Topics might include:
1. What equipment do I need and/or how to set it up?
2. How do I observe them once I have the equipment?
3. How to extract data from my images?
4. How to create a lightcurve?
5. Is it a multiple system?
6. Collaborations
7. Publishing results
or perhaps topics you want to know about. Note that these would be 'dummies guides' as I am no scientist - just an experienced observer.
We need more MP observers in Australia. We need them in a wide coverage of areas for 2 reasons - weather and time zones. In my timezone region, if the weather closes me down it would be good to have another observer in the same TZ with clear skies to carry on. The US and Europe are well covered but, quite frankly, there are just 2 observers in between covering the Western Pacific, Australasia and the Eastern Indian ocean on a regular basis (Julian in the Blue Mountains and me)
Check out this video to see how far we have come in our knowledge of whats out there over the past 30 years and the rapid expansion in the last 10 years:
http://www.youtube.com/watch?v=S_d-gs0WoUw
All those new discoveries are astrometric. We have a big job ahead of us getting photometry on all of them! Getting more targets covered shows up patterns and uncovers new things. For example in the last 20 years, the exponential increase in photometric data (most of it done by a small number of amateurs) uncovered the spin barrier and revealed that most asteroids are in fact rubble piles. This was the result of amateurs - not the professionals.

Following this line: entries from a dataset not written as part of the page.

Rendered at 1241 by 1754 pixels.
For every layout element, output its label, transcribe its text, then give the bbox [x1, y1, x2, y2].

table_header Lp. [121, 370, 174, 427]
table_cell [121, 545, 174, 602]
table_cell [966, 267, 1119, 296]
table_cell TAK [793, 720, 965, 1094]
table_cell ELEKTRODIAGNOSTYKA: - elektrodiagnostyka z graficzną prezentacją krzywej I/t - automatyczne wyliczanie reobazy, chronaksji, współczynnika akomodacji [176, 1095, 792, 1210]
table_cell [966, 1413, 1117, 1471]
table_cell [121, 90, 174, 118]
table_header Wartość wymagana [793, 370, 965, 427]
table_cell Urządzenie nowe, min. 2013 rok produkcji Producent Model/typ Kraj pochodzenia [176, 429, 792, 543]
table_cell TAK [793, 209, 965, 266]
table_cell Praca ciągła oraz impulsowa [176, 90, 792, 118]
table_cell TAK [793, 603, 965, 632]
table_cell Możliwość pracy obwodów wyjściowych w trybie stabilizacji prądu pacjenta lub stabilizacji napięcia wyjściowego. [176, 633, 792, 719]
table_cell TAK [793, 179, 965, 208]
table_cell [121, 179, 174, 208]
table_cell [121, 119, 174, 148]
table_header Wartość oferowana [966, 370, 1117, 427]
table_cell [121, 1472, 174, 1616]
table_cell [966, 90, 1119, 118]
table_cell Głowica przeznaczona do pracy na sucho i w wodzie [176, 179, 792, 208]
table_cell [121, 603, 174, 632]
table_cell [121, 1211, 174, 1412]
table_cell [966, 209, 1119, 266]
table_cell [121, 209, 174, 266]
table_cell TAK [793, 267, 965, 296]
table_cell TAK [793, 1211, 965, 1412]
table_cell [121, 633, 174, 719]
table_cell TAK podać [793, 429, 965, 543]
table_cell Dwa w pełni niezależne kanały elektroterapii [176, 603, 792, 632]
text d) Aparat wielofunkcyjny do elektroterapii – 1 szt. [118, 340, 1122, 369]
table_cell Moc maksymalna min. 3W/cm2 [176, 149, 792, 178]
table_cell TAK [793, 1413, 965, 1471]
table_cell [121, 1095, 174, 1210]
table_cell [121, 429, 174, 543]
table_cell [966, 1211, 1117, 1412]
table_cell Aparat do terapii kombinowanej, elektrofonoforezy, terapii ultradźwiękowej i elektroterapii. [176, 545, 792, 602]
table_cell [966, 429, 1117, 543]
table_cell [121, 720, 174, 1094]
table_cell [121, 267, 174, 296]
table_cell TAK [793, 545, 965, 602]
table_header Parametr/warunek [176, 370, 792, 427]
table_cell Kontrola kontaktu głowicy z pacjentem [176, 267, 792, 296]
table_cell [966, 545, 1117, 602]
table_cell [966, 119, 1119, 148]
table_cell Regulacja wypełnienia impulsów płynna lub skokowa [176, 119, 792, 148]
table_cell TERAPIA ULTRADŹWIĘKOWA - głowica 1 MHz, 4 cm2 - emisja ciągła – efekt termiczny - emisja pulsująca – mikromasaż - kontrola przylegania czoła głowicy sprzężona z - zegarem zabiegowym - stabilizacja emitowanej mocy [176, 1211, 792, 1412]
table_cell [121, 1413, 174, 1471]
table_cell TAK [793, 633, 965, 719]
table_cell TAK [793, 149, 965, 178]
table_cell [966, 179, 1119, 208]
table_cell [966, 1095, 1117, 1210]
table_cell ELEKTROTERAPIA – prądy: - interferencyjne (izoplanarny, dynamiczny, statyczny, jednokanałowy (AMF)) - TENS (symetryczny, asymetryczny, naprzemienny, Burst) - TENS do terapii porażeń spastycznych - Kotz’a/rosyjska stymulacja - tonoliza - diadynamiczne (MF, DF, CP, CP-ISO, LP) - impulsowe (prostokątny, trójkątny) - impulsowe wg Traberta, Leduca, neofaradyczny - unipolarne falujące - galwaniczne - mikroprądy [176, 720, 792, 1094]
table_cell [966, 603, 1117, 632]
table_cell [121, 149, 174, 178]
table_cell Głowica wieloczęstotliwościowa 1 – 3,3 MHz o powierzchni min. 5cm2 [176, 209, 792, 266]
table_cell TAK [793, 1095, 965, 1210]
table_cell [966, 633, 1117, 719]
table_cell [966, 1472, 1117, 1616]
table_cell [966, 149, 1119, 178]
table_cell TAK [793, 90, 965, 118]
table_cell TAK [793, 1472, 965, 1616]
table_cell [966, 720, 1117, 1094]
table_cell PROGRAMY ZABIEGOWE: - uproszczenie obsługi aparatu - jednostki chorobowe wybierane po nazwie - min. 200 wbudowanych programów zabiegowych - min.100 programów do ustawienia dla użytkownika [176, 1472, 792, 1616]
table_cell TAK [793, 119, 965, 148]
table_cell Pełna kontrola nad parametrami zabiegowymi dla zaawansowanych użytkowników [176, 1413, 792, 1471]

Between 1/3 and 1/2 of all known binary asteroids have been discovered by amateurs. The rapid increase in the number discovered and the physical properties uncovered lead to the rotation fission models for the creation of asteroids as well as the model for asteroid pairs (paper just released in Nature yesterday).
Amateurs are literally at the forefront of planetary science observations and discoveries and I will do whatever I can to assist those who wish to participate on a regular basis.